Given what you just posted, it's worse than what I thought.

Quote:No, what the poll showed was that Americans are dissatisfied with the current healthcare system but are too uneducated or unwilling to provide an alternative solution to Obamacare and are, generally, against the Affordable Care Act in favor of a more privatized system.

And, like I said, none of that matters. It was all irrelevant to my point. It was a cherry picked issue for distraction, that didn't make a significant and relevant point.

Quote:No, you made this an issue by saying we cannot work the system. Populists movements are the name of the game, and nowhere in my saying that I vote for politicians that I believe would be willing to make those chances contradict those sentiments. You made a large, generalized claim about my beliefs without knowing them. That is the issue. Instead of asking what I believe, you told me we cannot work the system. Yes we can.
Quote:I never said massive movements are necessary. I said a vocal ones are. I was never ignorant or apologetic about this subject. You asserted something that was grossly miscalculated.

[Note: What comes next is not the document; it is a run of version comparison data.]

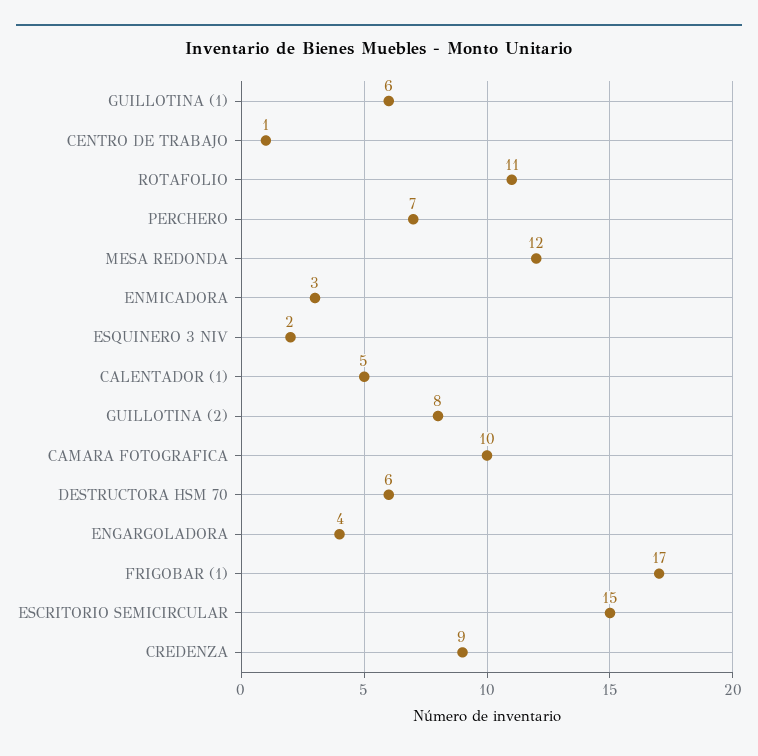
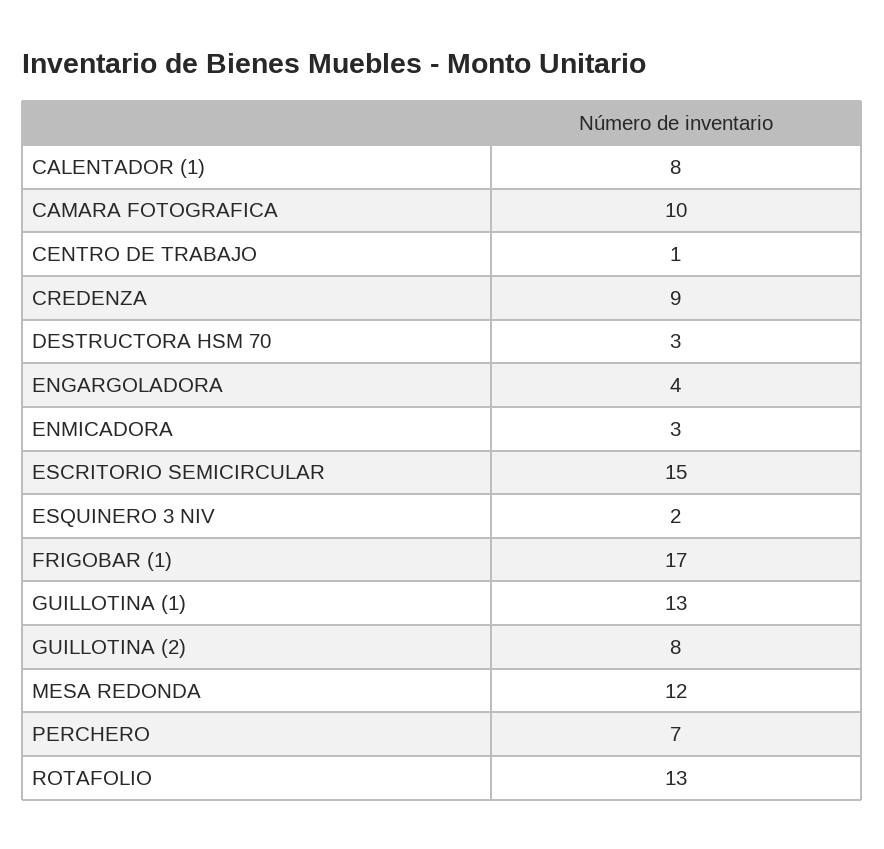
  {
-   "GUILLOTINA (1)": 6,
+   "GUILLOTINA (1)": 13,
    "CENTRO DE TRABAJO": 1,
-   "ROTAFOLIO": 11,
+   "ROTAFOLIO": 13,
    "PERCHERO": 7,
    "MESA REDONDA": 12,
    "ENMICADORA": 3,
    "ESQUINERO 3 NIV": 2,
-   "CALENTADOR (1)": 5,
+   "CALENTADOR (1)": 8,
    "GUILLOTINA (2)": 8,
    "CAMARA FOTOGRAFICA": 10,
-   "DESTRUCTORA HSM 70": 6,
+   "DESTRUCTORA HSM 70": 3,
    "ENGARGOLADORA": 4,
    "FRIGOBAR (1)": 17,
    "ESCRITORIO SEMICIRCULAR": 15,
    "CREDENZA": 9
  }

I never said, you couldn't work within the system (I never meant to imply that, even if I did say it), I was inquiring as to what you felt was working within the system, wanting elaboration. I specifically asked you about your views, and regardless of what you took from the discussion, that was my intention throughout.

I don't think I intended to imply that you said massive movements were necessary, but that really doesn't matter.

I just wanted to see your views being expressed. If you think that popular movements have been relatively successful, and you just have to be expressive and vote, that goes to you being naive. And if you think there just have been changes with popular movements, possibly comfortable with the results, but definitely okay with the reality of actually needing to have significant movements to get insignificant concessions, that's a problem. If you had something else in mind, I was inquiring as to your view.

I don't want to come off as being prejudice, as I'm seriously trying to get an understanding of your views. The type of society that people want to live in, which I think is likely something Americans have already decided, is the major, but mostly ignored, issue with regard to Snowden, and I was trying to get an idea of what you were expressing in this thread.